Vaccine certificate program an 'important step' to reduce COVID-19 spread, regional officials say
Ontario's new COVID-19 vaccine certificate program will help reduce the spread of the disease in the community, Waterloo Region officials say.
"This is an important step that reduces the risk of COVID-19 and encourages eligible people to get vaccinated," Chair Karen Redman said at the region's weekly COVID-19 briefing on Friday.
The program came into effect on Wednesday, and requires proof of vaccination from eligible residents at many non-essential businesses, including indoor restaurants, bars, gyms and movie theatres.
"Please be kind to one another when visiting businesses and venues in our community. Let us treat staff and other people with respect and patience," Redman said. "We all want businesses to be open and stay open."
Dr. Hsiu-Li Wang, the region's medical officer of health, said the program will play a large role as we head into the fall and winter months.
"As the weather gets colder and the opportunity for outdoor options becomes more limited, this program will also help customers feel comfortable in these indoor settings," Dr. Wang said.
OVERALL TRENDS REMAIN STABLE
Dr. Wang said the region has maintained "relatively stability" in COVID-19 trends over the past few months, which is consistent with many other areas of Ontario.
"However, the Delta variant continues to circulate in our community and represents the vast majority of cases," Dr.
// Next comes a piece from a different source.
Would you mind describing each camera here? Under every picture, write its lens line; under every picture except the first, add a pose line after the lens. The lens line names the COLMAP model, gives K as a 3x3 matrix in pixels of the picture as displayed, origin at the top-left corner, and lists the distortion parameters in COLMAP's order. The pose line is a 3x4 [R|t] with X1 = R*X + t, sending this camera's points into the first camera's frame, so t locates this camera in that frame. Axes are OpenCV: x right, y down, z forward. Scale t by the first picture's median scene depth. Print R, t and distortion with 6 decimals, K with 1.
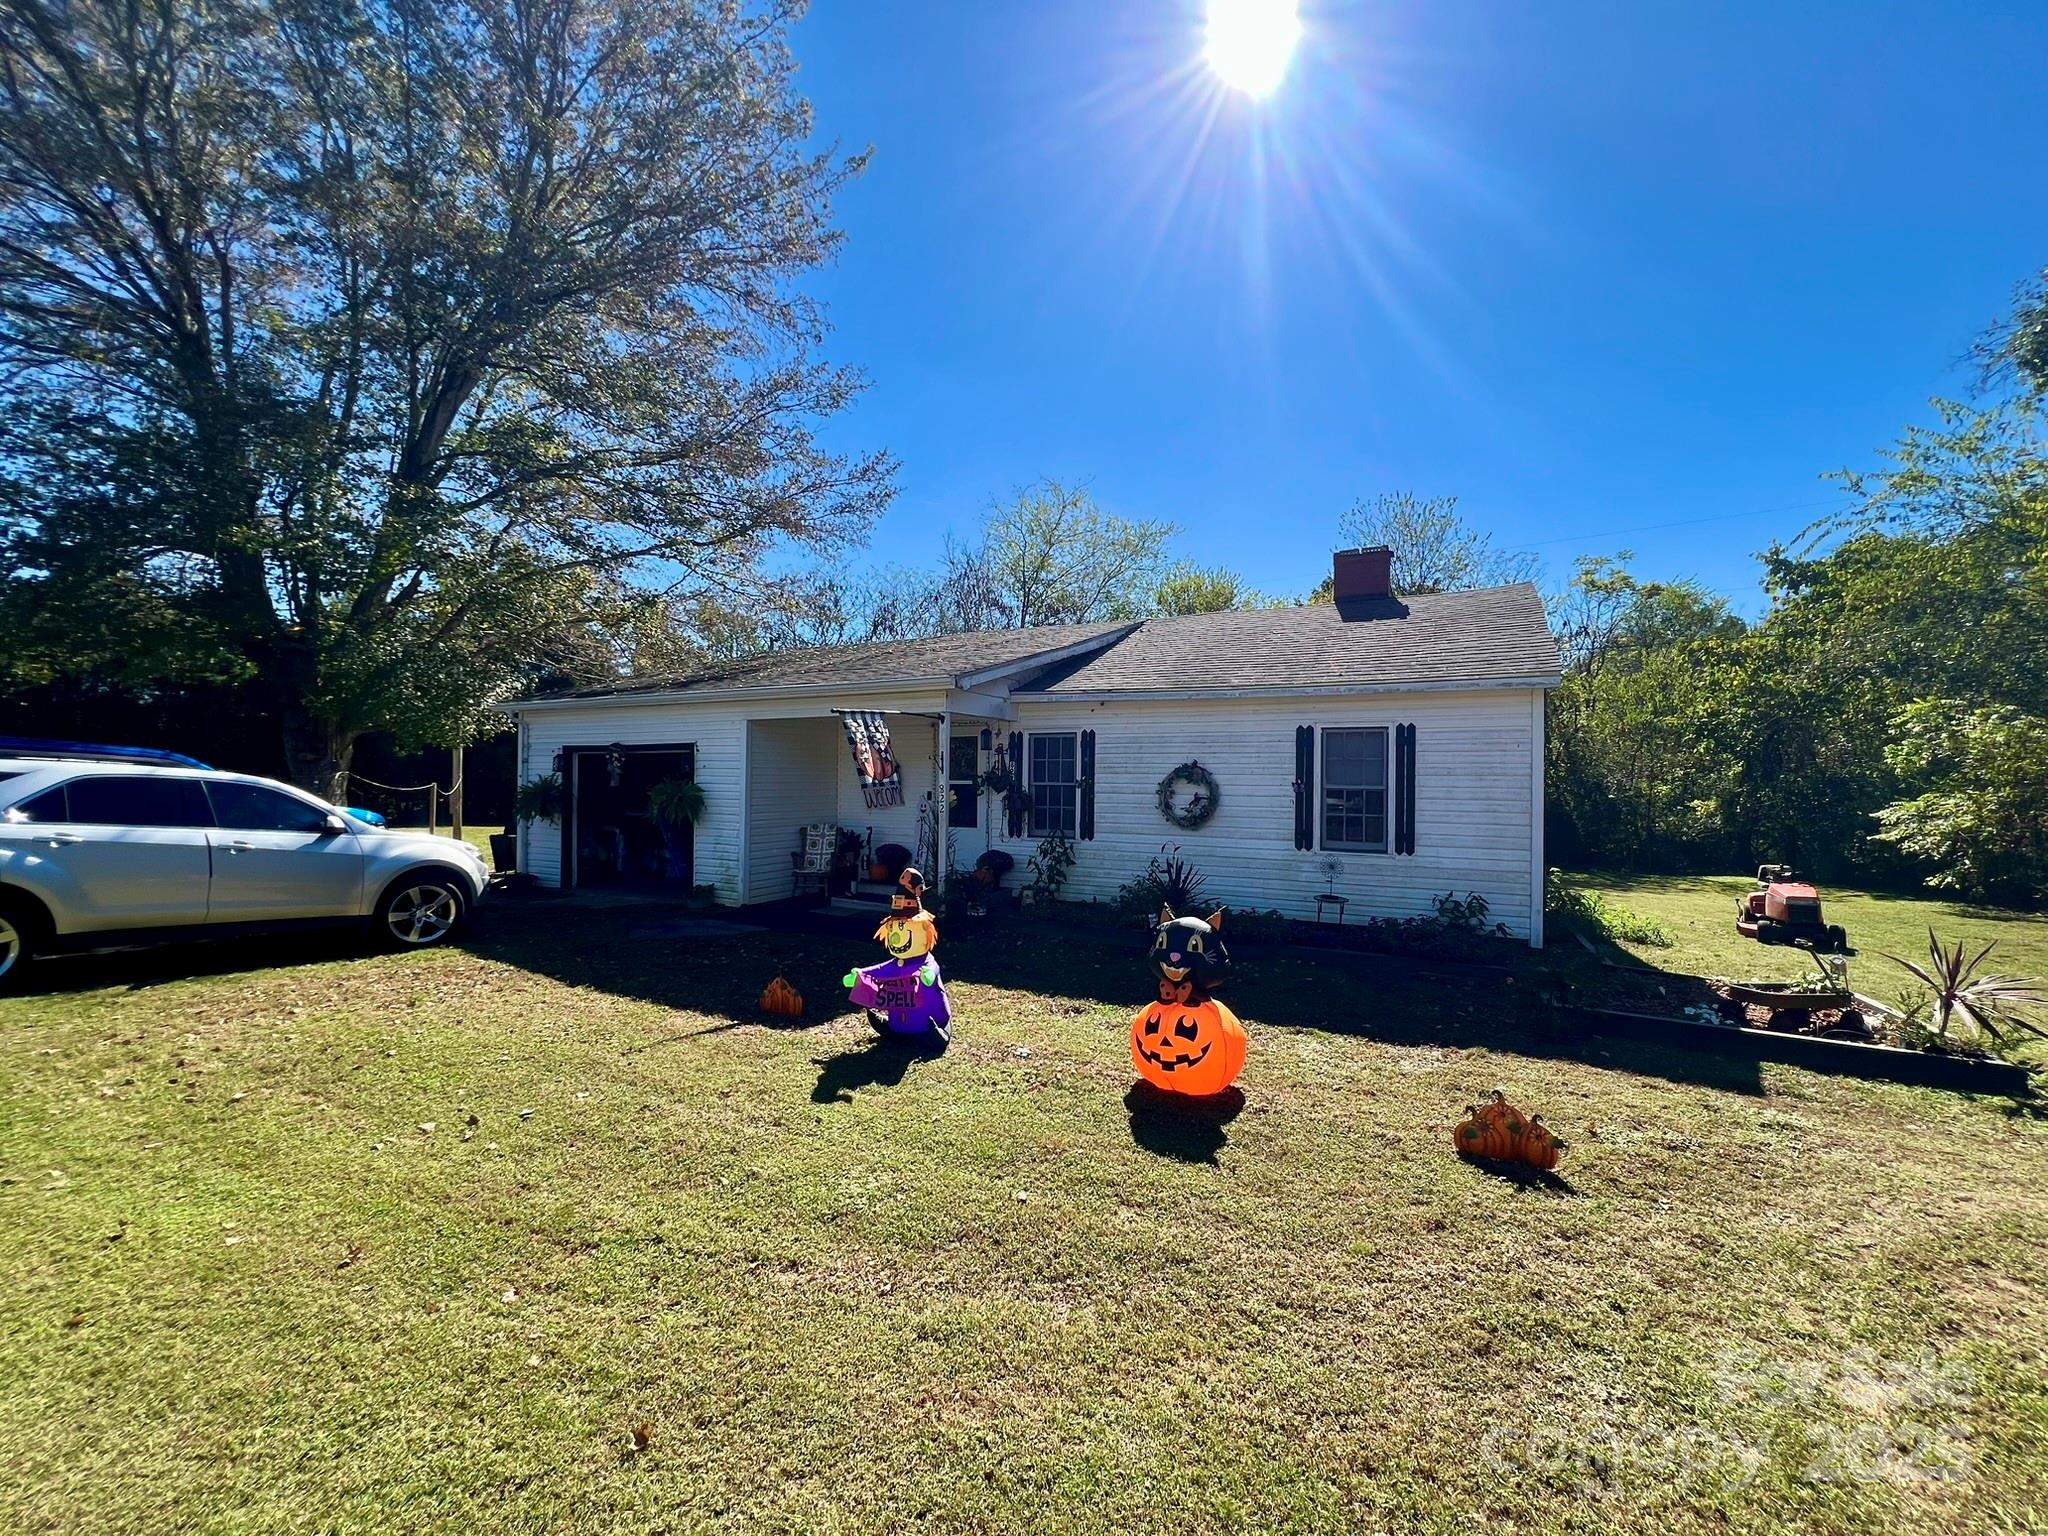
lens RADIAL K [[815.6, 0, 1027.2], [0, 815.6, 769.7], [0, 0, 1]] dist [0.000532, -0.000054]
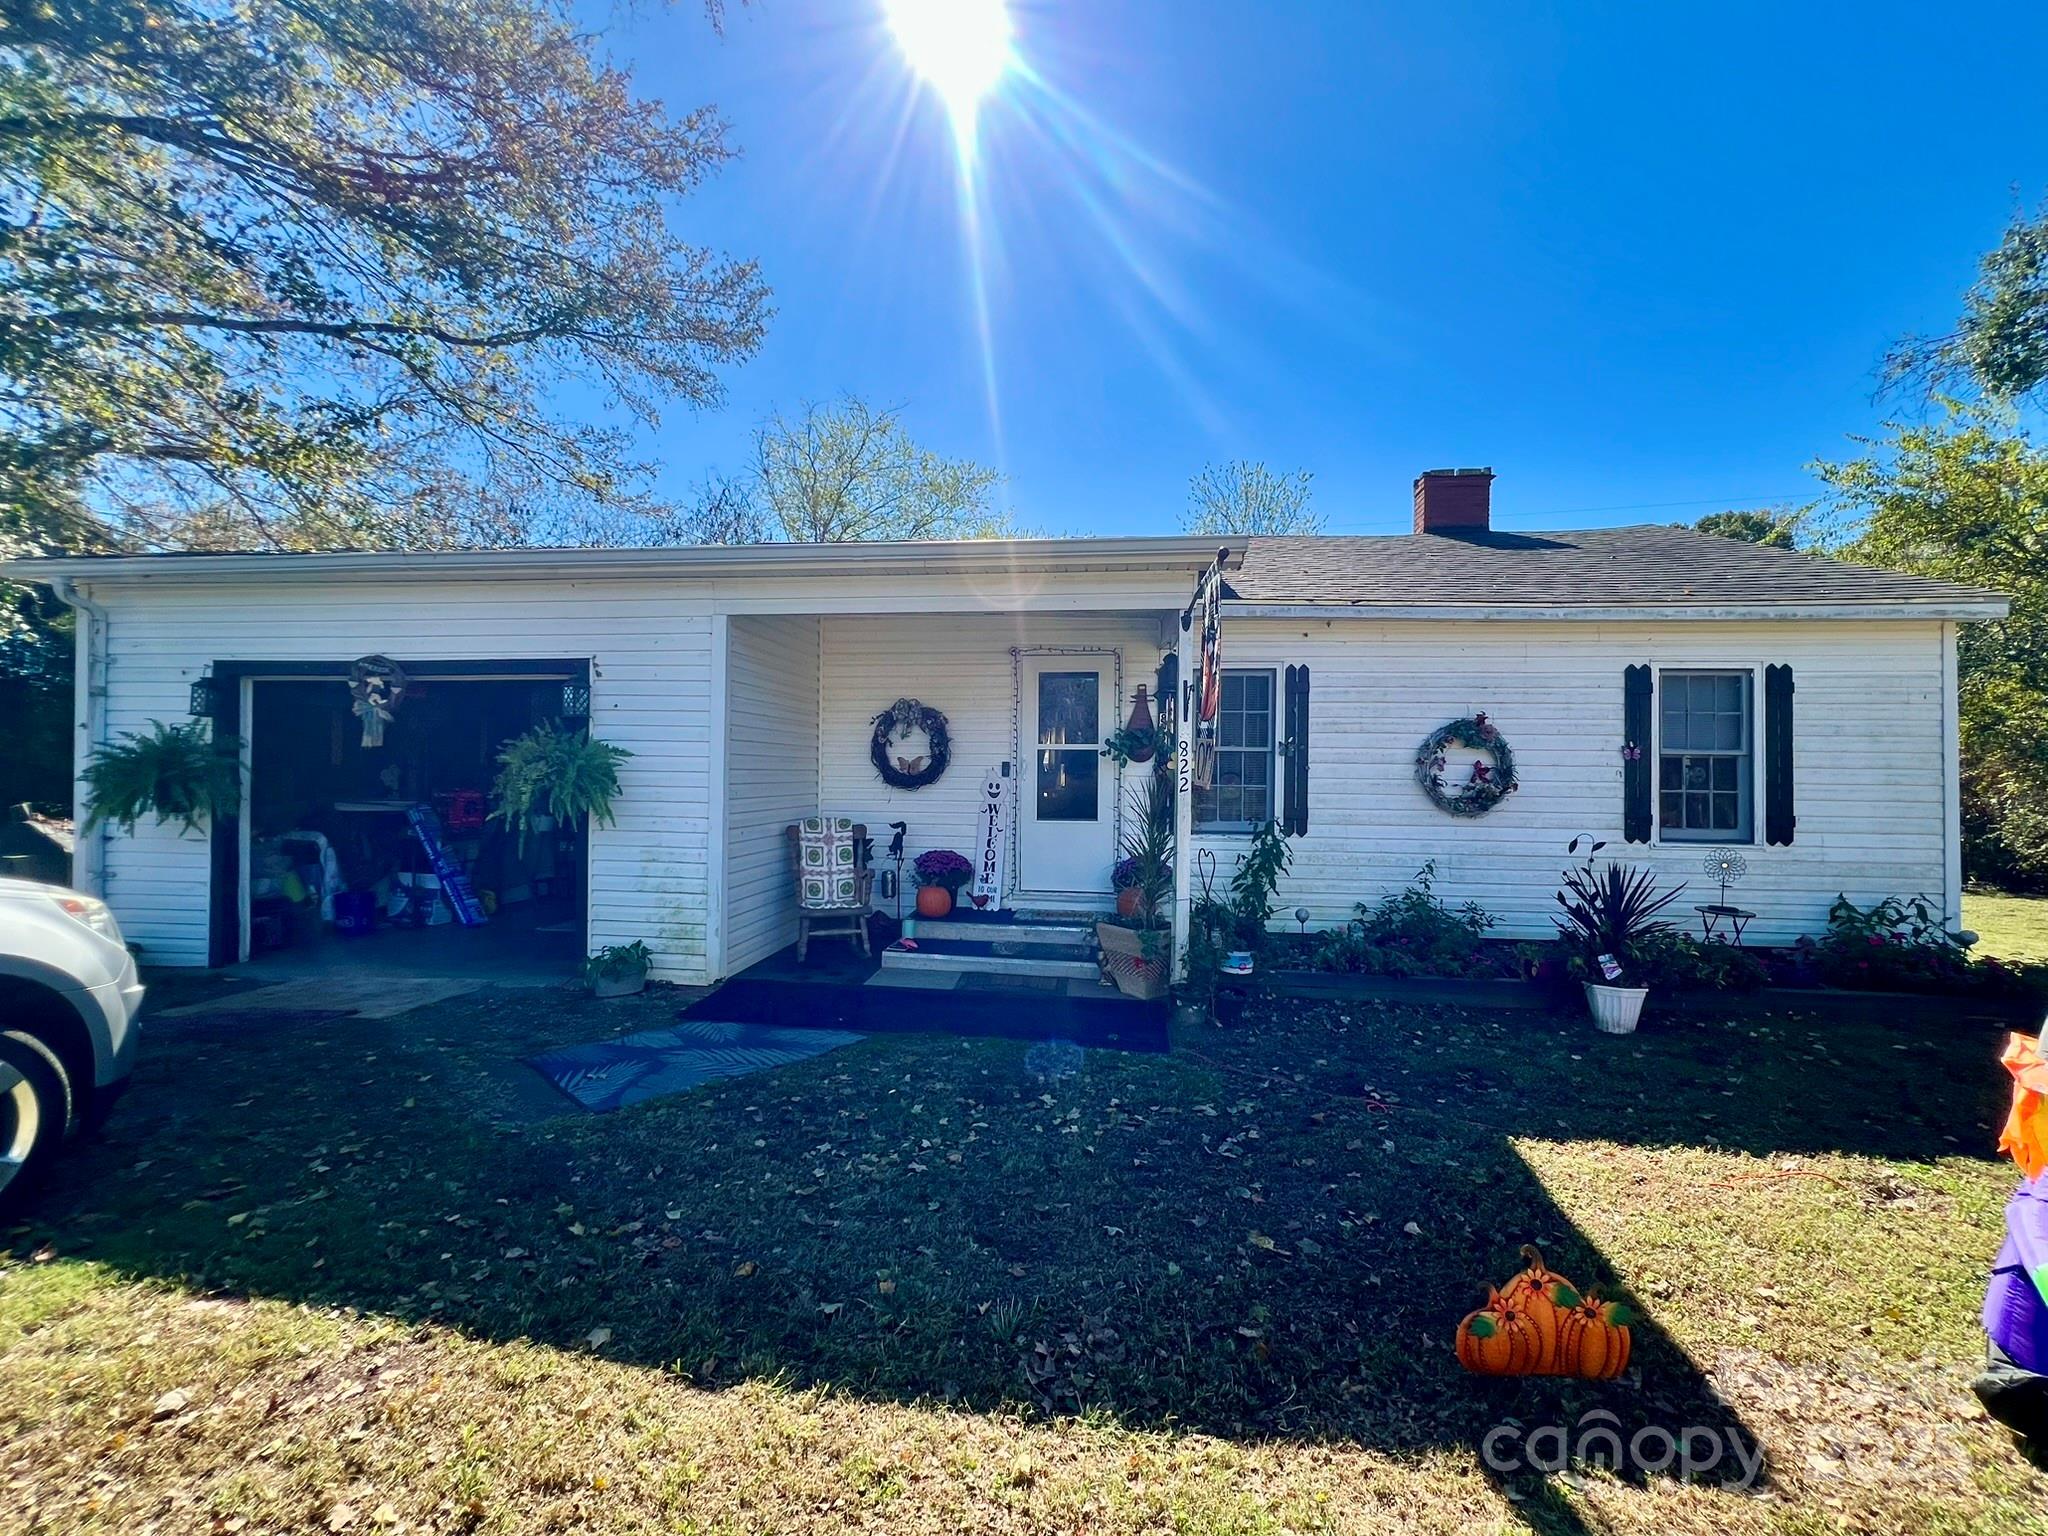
lens RADIAL K [[850.0, 0, 1015.2], [0, 850.0, 770.5], [0, 0, 1]] dist [0.000351, -0.000176]
pose [[0.933528, 0.003887, 0.358483, -0.362104], [-0.006923, 0.999950, 0.007185, 0.030407], [-0.358437, -0.009189, 0.933509, 0.439741]]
Wang said.
She encouraged people to continue following public health guidelines and get vaccinated as soon as possible to protect others who might not be able to get vaccinated yet.
She added most transmission in the region continues to be from gatherings where people were not masking or distancing from those outside of their household.
The COVID-19 vaccination rollout continues to move at a steady pace, according to Vickie Murray with the region's vaccine distribution task force. Murray said regional clinics are administering around 1,000 doses a day, and residents continue to receive vaccines at local pharmacies and in primary care settings.
So far, health partners have administered 4,470 third doses to eligible residents with high-risk health conditions or living in congregate settings or long-term care homes. "We have moved to a model where generally over 50 per cent of our daily doses are being done by community pharmacies or local pharmacists," Murray said.
Clinics at The Boardwalk and Pinebush Road continue to offer doses for walk-ins only. Murray said the Pinebush clinic will be open this Monday from 5 to 8:30 p.m., and they may add Monday evenings to their schedule if there is demand.
The mobile vaccine bus will also continue to administer doses to community members.
Murray said the region is working on a plan to get shots to children aged five to 11 once that age group is approved by Health Canada. Plans could include mass clinics, drive thru clinics or administering vaccines in schools, according to Murray.
"My goal is to have that plan in a nice little parcel, so that when we do get that approval, that we're able to move quite quickly on it, because I know that this vaccination group is top-of-mind for everyone," she said.
There were a total of three enforcement actions reported in Friday's update.
Redman said bylaw officers for the City of Waterloo handed out two $880 tickets, one for a gathering at a private residence and one to Streetlights Bar for violating a continued order.
Region of Waterloo security also issued a $240 ticket for failing to comply with the face covering bylaw.